September 18, 2008 12:44 pm
chibihi on whole page :

John,
This was a really good essay. I thought that your use of your own personal experience throughout the entire essay was very brave. Thanks for sharing your essay.
Chantelle

September 18, 2008 4:52 pm
Lindsay on whole page :

John,
I like how you kept your paper tied in with one teacher and show how he included both ways of teaching writing. Thanks for sharing
Lindsay M

September 18, 2008 8:54 pm
Mateja on paragraph 1:

I really like how you included your personal experiences and tied them into the two writers. However, I feel like some of the sentences in this paragraph get a little foggy. Maybe if you make them a little less jumbled it would make the paragraph a little clearer.

September 19, 2008 8:44 am
Mateja on whole page :

John,
I really enjoyed your paper thank you for sharing it with us.

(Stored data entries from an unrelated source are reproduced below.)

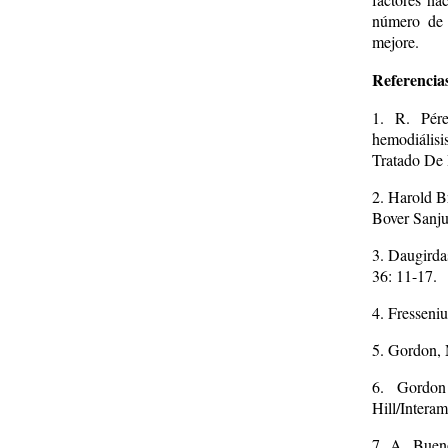
número de 
mejore.
Referencias
1. R. Pére
hemodiálisi
Tratado De 
2. Harold B
Bover Sanju
3. Daugirda
36: 11-17.
4. Fresseni
5. Gordon, 
6. Gordon
Hill/Intera
7. A. Buen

The use of your personal experiences was very effective throughout the paper. However, I thought the final paragraph was not tied in with the rest of the paper, maybe going back to earlier paragraphs will be helpful. Thanks again.
Mateja

September 19, 2008 8:48 am
victoria on paragraph 1:

I like how you differentiated between taught and told as far as writing is concerned.

September 21, 2008 11:27 am
victoria on whole page :

John
I like that you talked about your teacher but maybe try adding a flashback to a specific moment in his class that stuck out in your mind
-Victoria

September 21, 2008 11:41 am
dra08 on whole page :

From Jeremy:
John your paper had some very good insights through the examples of Mr. Ginapp, and it was also very easy to follow. I also am impressed with your uncanny ability to use adjectives, you are particularly good with those and it really stands out, no joke. I would just say to be careful to maintain a strong voice throughout the essay (what I mean by this is avoid compromising your statements). For example when you said, “The role of the teacher was to grade assignments based on how well a student wrote more or less exactly what they were told to write. Perhaps other schools weren’t taught this way and I’m completely off base.” I would just say take out the second sentence and replace it with another thought.